Santa Margarita Ranch
painting by Jules Tavernier
1880s
Patrick Murphy tries to interest San Francisco buyers in plots of ranchland. He allows a friend to build a small general store next to the Santa Margarita Ranch house to sell farm supplies and candy to neighbors. It becomes the official stagecoach stop for Wells Fargo and other stage lines. This is the last stop before the winding Cuesta Grade and San Luis Obispo.
1886
The Southern Pacific railroad reaches Paso Robles in northern San Luis Obispo County, connecting it with San Francisco and the rest of the world. The stagecoach is still the only way to connect rail passengers to San Luis Obispo.
1887
Southern Pacific Railroad reaches Templeton. The railroad has already bought right-of-way through Santa Margarita Ranch.
1889
Patrick Murphy sells the Southern Pacific Railroad a chunk of land in the center of Santa Margarita Ranch near the ranch house. SP subdivides the land and sells lots and the town of Santa Margarita
is formed. The SP opens its railway construction headquarters in ‘downtown’ Santa Margarita. The town initially thrives with hotels, saloons and other commerce. In April Patrick Murphy hosts a “Grand Auction Sale” and Barbecue and begins selling lots in the town surrounding the SP lots.
1894
Construction of the rail line down the Cuesta Grade is completed; Southern Pacific Railroad reaches San Luis Obispo.
1900
Murphy has a financial downturn. His efforts to entice land buyers to develop Santa Margarita Ranch have largely failed.
The 20th Century
1901
Murphy sells the Santa Margarita Ranch to the wealthy Reis family of San Francisco. Ferdinand “Frank” Reis continues to operate the Santa Margarita Ranch as a working ranch; dairy and sheep replace beef cattle. Frank Reis begins to reacquire parcels of the ranch previously sold by Murphy and Southern Pacific Railroad.
1908
Frank Reis tries to attract San Francisco buyers to purchase and develop sections of the Santa Margarita Ranch during a healthy economic year. He fails to attract much interest and stops marketing.
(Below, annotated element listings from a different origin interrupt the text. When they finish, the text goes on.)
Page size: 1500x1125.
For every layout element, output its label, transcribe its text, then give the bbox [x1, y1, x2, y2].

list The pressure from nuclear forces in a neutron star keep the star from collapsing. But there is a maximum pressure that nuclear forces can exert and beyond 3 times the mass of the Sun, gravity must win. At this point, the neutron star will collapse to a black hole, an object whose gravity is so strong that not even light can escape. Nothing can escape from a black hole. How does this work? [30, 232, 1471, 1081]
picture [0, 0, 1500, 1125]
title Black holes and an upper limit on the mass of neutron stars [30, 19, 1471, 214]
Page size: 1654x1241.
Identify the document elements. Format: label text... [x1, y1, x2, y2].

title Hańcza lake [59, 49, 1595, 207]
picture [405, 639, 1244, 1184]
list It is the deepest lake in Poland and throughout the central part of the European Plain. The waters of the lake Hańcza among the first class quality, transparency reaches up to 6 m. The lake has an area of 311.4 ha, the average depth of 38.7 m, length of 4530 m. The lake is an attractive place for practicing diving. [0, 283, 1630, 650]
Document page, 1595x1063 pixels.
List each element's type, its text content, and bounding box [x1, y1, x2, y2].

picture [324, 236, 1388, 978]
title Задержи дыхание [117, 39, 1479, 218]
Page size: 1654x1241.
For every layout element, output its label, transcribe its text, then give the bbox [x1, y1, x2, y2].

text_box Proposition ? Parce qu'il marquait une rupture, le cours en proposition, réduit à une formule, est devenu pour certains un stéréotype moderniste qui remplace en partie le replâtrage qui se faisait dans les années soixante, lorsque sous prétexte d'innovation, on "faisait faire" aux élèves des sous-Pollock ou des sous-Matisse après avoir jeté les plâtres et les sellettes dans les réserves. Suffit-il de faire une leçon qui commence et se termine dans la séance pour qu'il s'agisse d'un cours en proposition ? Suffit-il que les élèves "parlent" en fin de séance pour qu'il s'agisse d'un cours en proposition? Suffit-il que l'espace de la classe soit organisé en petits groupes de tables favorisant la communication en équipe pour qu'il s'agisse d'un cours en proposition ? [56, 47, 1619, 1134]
Frank Reis turns the ranch over to his grandnephew, William “Billy” Reis, who runs the working ranch as president of the Santa Margarita Land and Cattle Company.
1914-1917
World War I. Santa Margarita Ranch prospers as a source of grain, beans and other crops brought to supply U.S. troops in Europe.
1920s-1960s
Santa Margarita Ranch continues as a working ranch.
1969
Bill Reis dies, willing his estate including the Santa Margarita Ranch to Stanford University with the intention that the University would hold the ranch in perpetuity for agricultural research and a hands on laboratory.
1974
The Reis estate closes and Stanford University takes possession of Santa Margarita Ranch.
1975
Stanford University sells Santa Margarita Ranch to the Robertson family of Texas.
1978
The Robertsons sell off approximately 2000 acres of the ranch west of Highway 101. These parcels become “Spanish Oaks Ranch.”